### TASK REQUIREMENTS
Every record should be restated exactly, with no images included.

### PROVIDED DATA ###

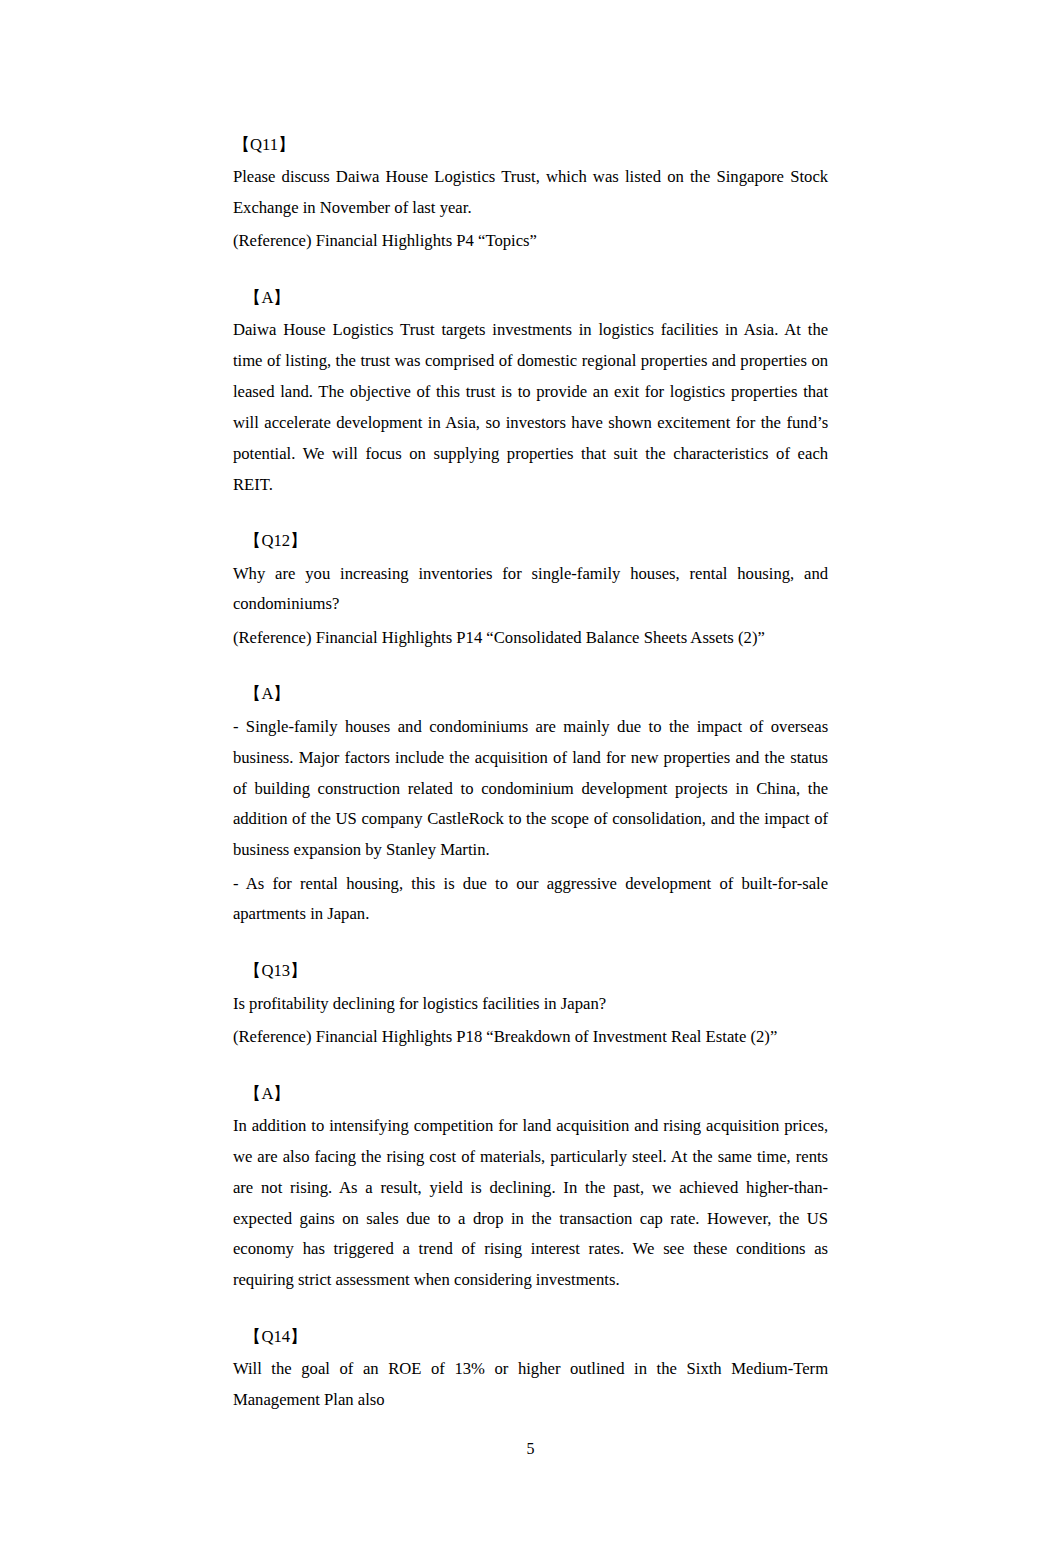【Q11】
Please discuss Daiwa House Logistics Trust, which was listed on the Singapore Stock Exchange in November of last year.
(Reference) Financial Highlights P4 “Topics”
【A】
Daiwa House Logistics Trust targets investments in logistics facilities in Asia. At the time of listing, the trust was comprised of domestic regional properties and properties on leased land. The objective of this trust is to provide an exit for logistics properties that will accelerate development in Asia, so investors have shown excitement for the fund’s potential. We will focus on supplying properties that suit the characteristics of each REIT.
【Q12】
Why are you increasing inventories for single-family houses, rental housing, and condominiums?
(Reference) Financial Highlights P14 “Consolidated Balance Sheets Assets (2)”
【A】
- Single-family houses and condominiums are mainly due to the impact of overseas business. Major factors include the acquisition of land for new properties and the status of building construction related to condominium development projects in China, the addition of the US company CastleRock to the scope of consolidation, and the impact of business expansion by Stanley Martin.
- As for rental housing, this is due to our aggressive development of built-for-sale apartments in Japan.
【Q13】
Is profitability declining for logistics facilities in Japan?
(Reference) Financial Highlights P18 “Breakdown of Investment Real Estate (2)”
【A】
In addition to intensifying competition for land acquisition and rising acquisition prices, we are also facing the rising cost of materials, particularly steel. At the same time, rents are not rising. As a result, yield is declining. In the past, we achieved higher-than-expected gains on sales due to a drop in the transaction cap rate. However, the US economy has triggered a trend of rising interest rates. We see these conditions as requiring strict assessment when considering investments.
【Q14】
Will the goal of an ROE of 13% or higher outlined in the Sixth Medium-Term Management Plan also
5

###

### OUTPUT FOR THIS TASK
【Q11】
Please discuss Daiwa House Logistics Trust, which was listed on the Singapore Stock Exchange in November of last year.
(Reference) Financial Highlights P4 “Topics”
【A】
Daiwa House Logistics Trust targets investments in logistics facilities in Asia. At the time of listing, the trust was comprised of domestic regional properties and properties on leased land. The objective of this trust is to provide an exit for logistics properties that will accelerate development in Asia, so investors have shown excitement for the fund’s potential. We will focus on supplying properties that suit the characteristics of each REIT.
【Q12】
Why are you increasing inventories for single-family houses, rental housing, and condominiums?
(Reference) Financial Highlights P14 “Consolidated Balance Sheets Assets (2)”
【A】
- Single-family houses and condominiums are mainly due to the impact of overseas business. Major factors include the acquisition of land for new properties and the status of building construction related to condominium development projects in China, the addition of the US company CastleRock to the scope of consolidation, and the impact of business expansion by Stanley Martin.
- As for rental housing, this is due to our aggressive development of built-for-sale apartments in Japan.
【Q13】
Is profitability declining for logistics facilities in Japan?
(Reference) Financial Highlights P18 “Breakdown of Investment Real Estate (2)”
【A】
In addition to intensifying competition for land acquisition and rising acquisition prices, we are also facing the rising cost of materials, particularly steel. At the same time, rents are not rising. As a result, yield is declining. In the past, we achieved higher-than-expected gains on sales due to a drop in the transaction cap rate. However, the US economy has triggered a trend of rising interest rates. We see these conditions as requiring strict assessment when considering investments.
【Q14】
Will the goal of an ROE of 13% or higher outlined in the Sixth Medium-Term Management Plan also
5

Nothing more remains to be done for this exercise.